Bien sûr, j'essaie de ne pas trop le regarder avec un air trop insistant même si ses yeux bleus piquants m'y invite.
J'ai déjà saisis quelques attitudes qui me plaisent
-Sa manière de regarder, quand j'arrive lui dire bonjour, mi-gêné, mi-amicale avec ses yeux qui brillent, d'une douceur incroyable, une forme de douceur émane de lui.
-Son sourire discret, mais dévastateur.
-Sa voix, et sa manière de parler. Toute en retenue, les mots finissant le plus souvent dans un murmure, sa voix grave qui semble ne pas changer de registre, il parle sans vraimennt articuler, et
cette petite imperfection me plaît.
Je n'ai aucune référence à quelqu'un d'autre pour le décrire.
Loin de tomber en pamoison j'apprécie sa compagnie et nos premières discussions...je crois qu'elles pourraient durer longtemps.
Bien sûr je ne suis pas amoureux, pas du tout, et je sais pour l'instant, que je prends une distance ultra nécessaire pour ne pas retomber dans mes travers de l'année dernière. Bien sûr ce garçon
allie intelligence, et charme c'est indéniable, mais cela s'arrête là.
Je songe toujours à mes nouveaux poèmes et cela va faire un moment que je n'ai pas écris. La raison est simple : chaque période d'écriture correspond à une période de ma vie et j'ai encore du mal à
extraire tout cela, à l'éloigner loin, à m'éloigner pour créer à nouveau.
Je prends mon temps, peut être un peu trop d'ailleurs.
Il se peut aussi que je n'ai pas envie d'écrire tout simplement. Quand j'écris des poèmes, un problème se pose, or là rien ne se pose vraiment en problème, l'impulsion n'est pas là.
Je m'entends bien avec Fanny, de mieux en mieux, notre complicité est au beaux fixe.

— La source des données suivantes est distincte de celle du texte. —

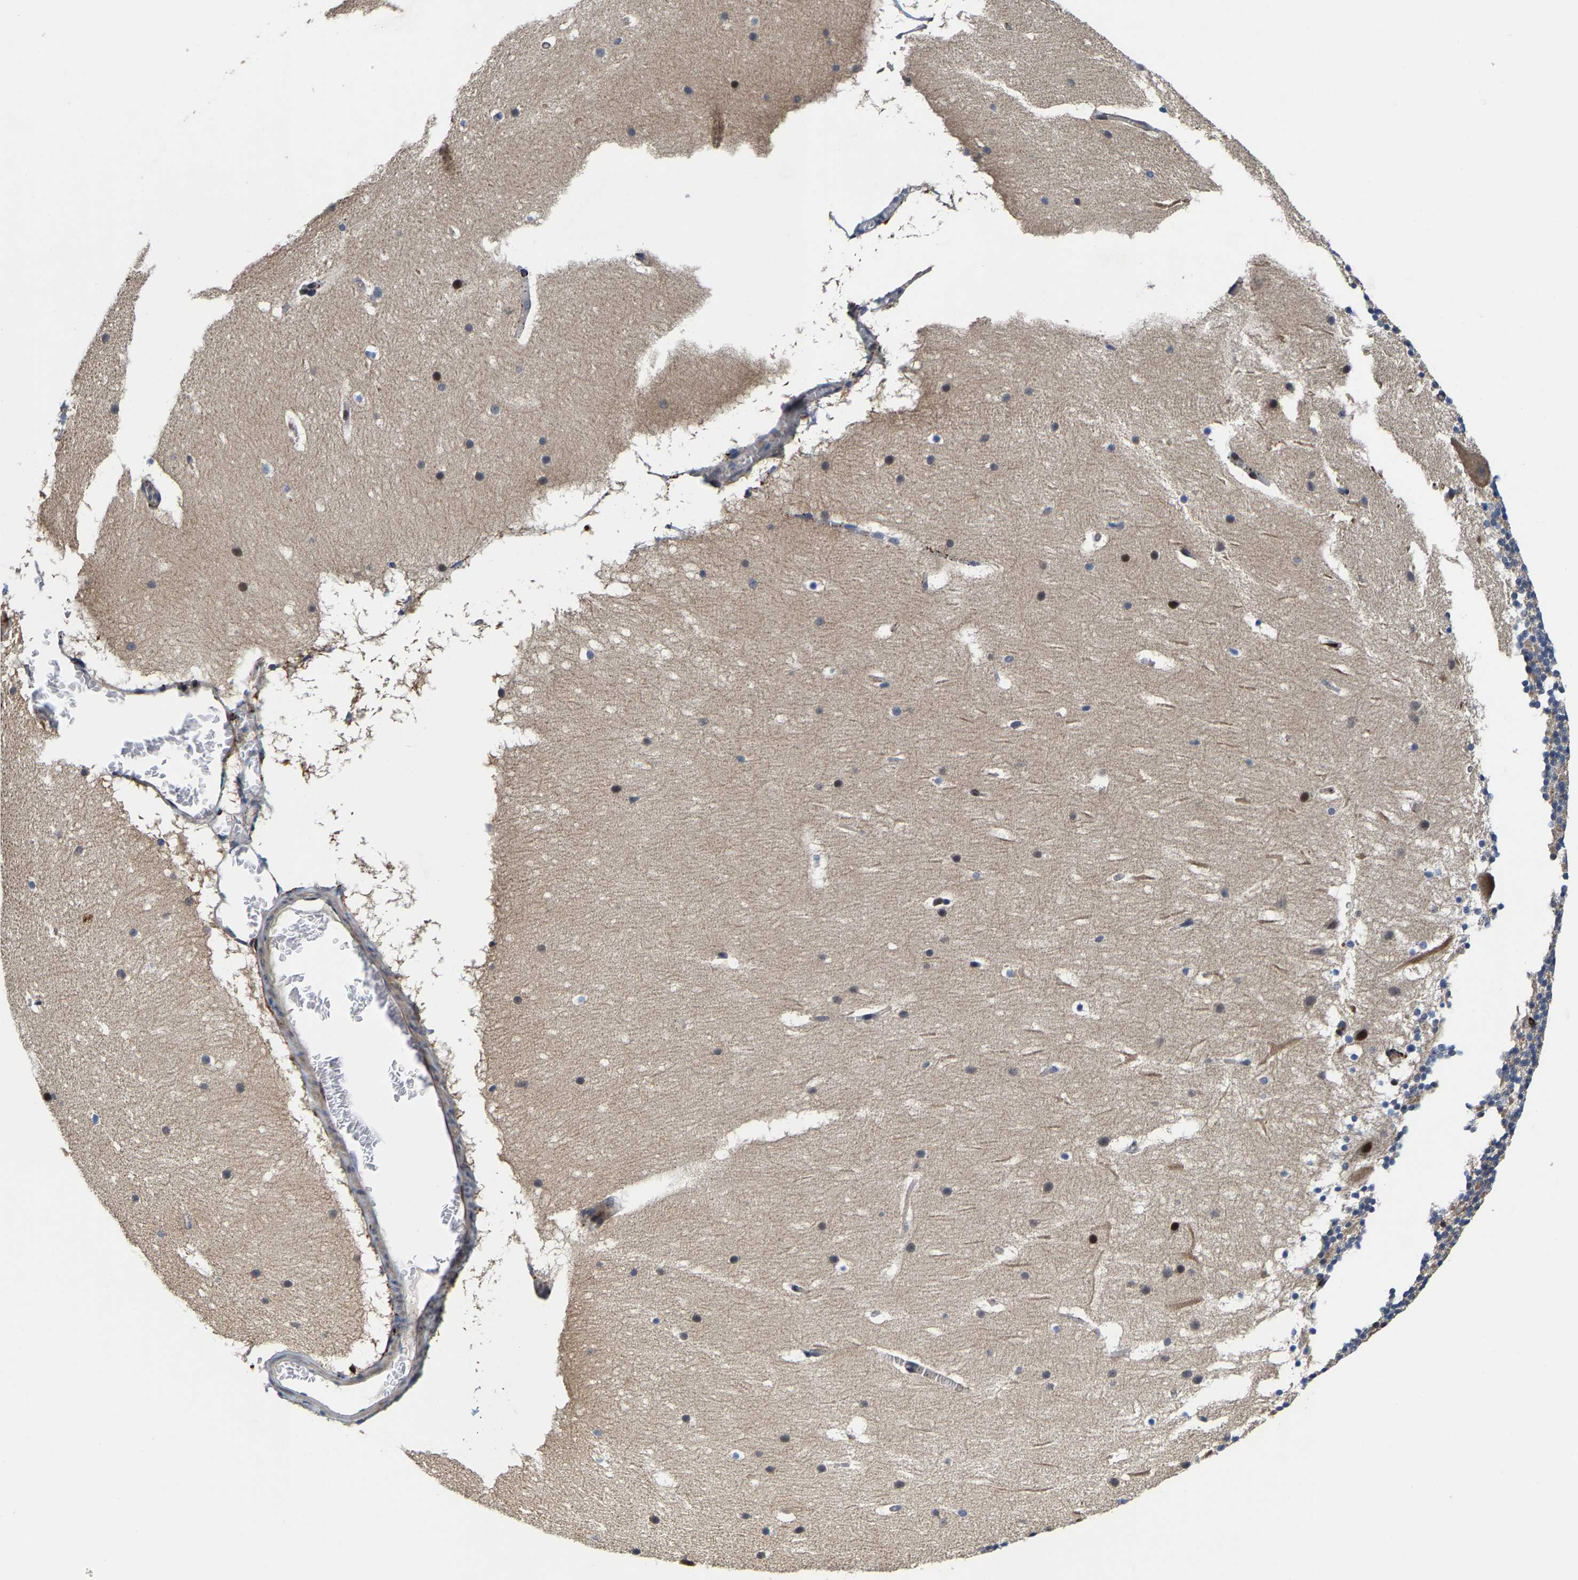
{"staining": {"intensity": "strong", "quantity": "25%-75%", "location": "nuclear"}, "tissue": "cerebellum", "cell_type": "Cells in granular layer", "image_type": "normal", "snomed": [{"axis": "morphology", "description": "Normal tissue, NOS"}, {"axis": "topography", "description": "Cerebellum"}], "caption": "Immunohistochemistry (IHC) micrograph of unremarkable cerebellum: cerebellum stained using IHC exhibits high levels of strong protein expression localized specifically in the nuclear of cells in granular layer, appearing as a nuclear brown color.", "gene": "GTPBP10", "patient": {"sex": "male", "age": 45}}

On parle de tout, de mecs, de joies, de passages à vide.
Evidemment, avec une autre fille, c'est difficile de pas faire de gaffe devant elle, et de parler de garçons.
En ce moment, il semble que je détourne quelque chose, je ne sais pas quoi, mais je deviens encore quelqu'un d'autre, qui m'est inconnu évidemment, une forme de mec qui m'épie derrière la porte
avec un petit rire. Ce n'est même pas l'odeur de la cigarette, ni même l'odeur d'un homme, ni encore la sueur d'un brouillard, c'est autre chose. J'ai parfois l'impression que cet homme vient me
rendre visite pendant mon sommeil, il s'asseoit, me souffle à l'oreille d'étranges mots, phrases.

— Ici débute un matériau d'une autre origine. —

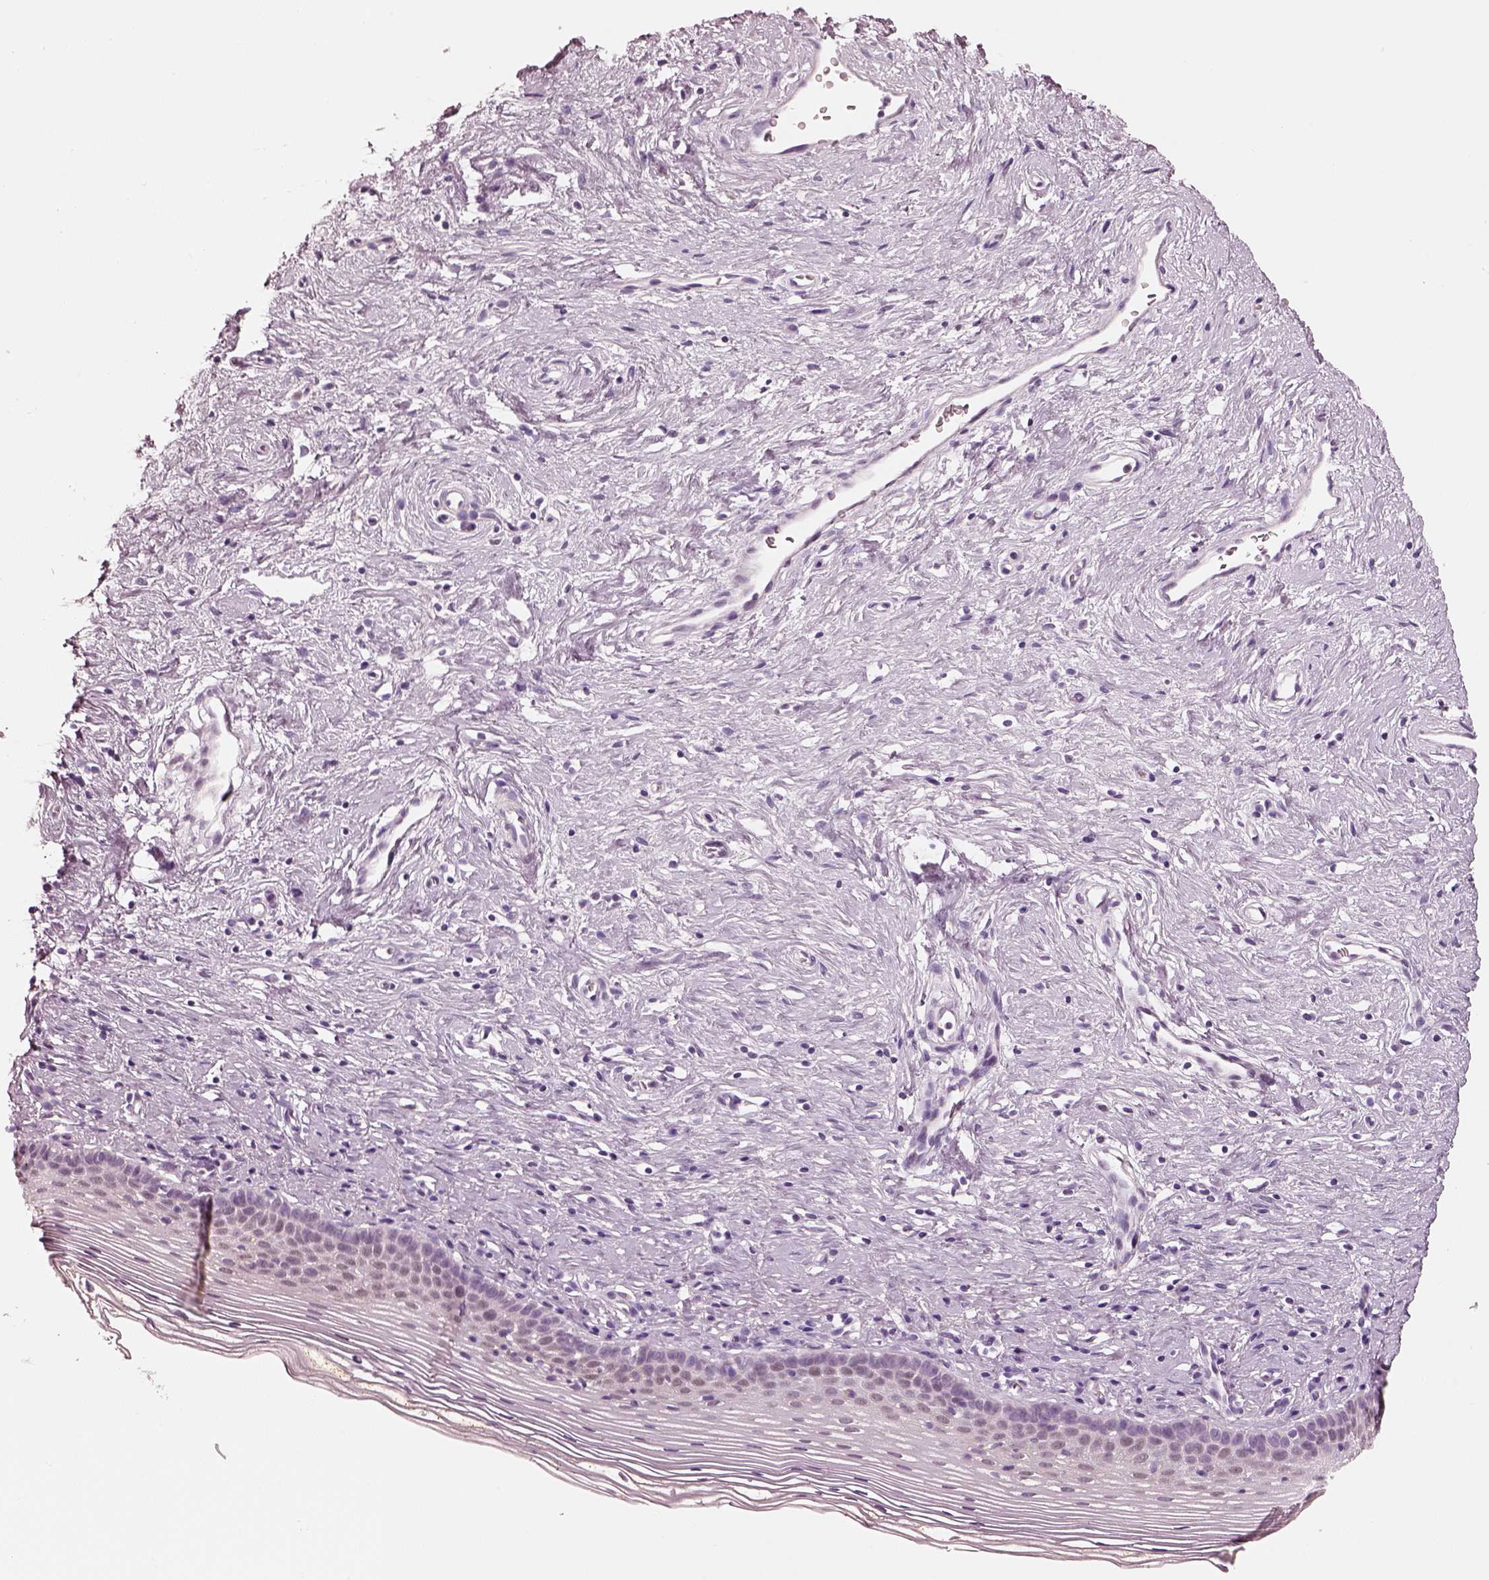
{"staining": {"intensity": "weak", "quantity": ">75%", "location": "cytoplasmic/membranous"}, "tissue": "cervix", "cell_type": "Glandular cells", "image_type": "normal", "snomed": [{"axis": "morphology", "description": "Normal tissue, NOS"}, {"axis": "topography", "description": "Cervix"}], "caption": "Protein analysis of normal cervix demonstrates weak cytoplasmic/membranous positivity in approximately >75% of glandular cells.", "gene": "ELSPBP1", "patient": {"sex": "female", "age": 39}}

Au réveil j'ai tout oublié, mais le souffle chaud et brûlant demeurre, tiède, accroché.
C'est un visiteur indélicat, peu soucieux de mes quarantaines, il a la sécheresse des jours perdus, mais il possède surtout la salive des jours nouveaux.
Il vient et m'enserre par la taille lorsque je deviens lisse et sans émotion. Il confond l'hiver et les matinées de retrait, j'entends ses crissements et ses mains neuves ne titubent plus. Il a les
mains chaudes et elles sondent mon corps perpétuellement.
Espaces de douleurs, espaces de plaisirs. Plaisirs même pas interdits, non, il vient s'appuyer sur mon corps en haletant, en soupirant, voire en poussant des gémissements qui arrachent la tête, ce
bruit résonne encore une heure après avec les picotements dans le ventre et les jambes.
La nuque est touchée, les épaules rendent les armes, et le dos devient une machine couchée l'herbe.
Il n'est pas un animal, mais une machine organique qui cherche à sonder, à m'assimiler, me posséder, me tenir toujours par les dents, et gestes sont brusques, vifs, très cohérents.
Parfois, je ne cherche même pas à lui résister.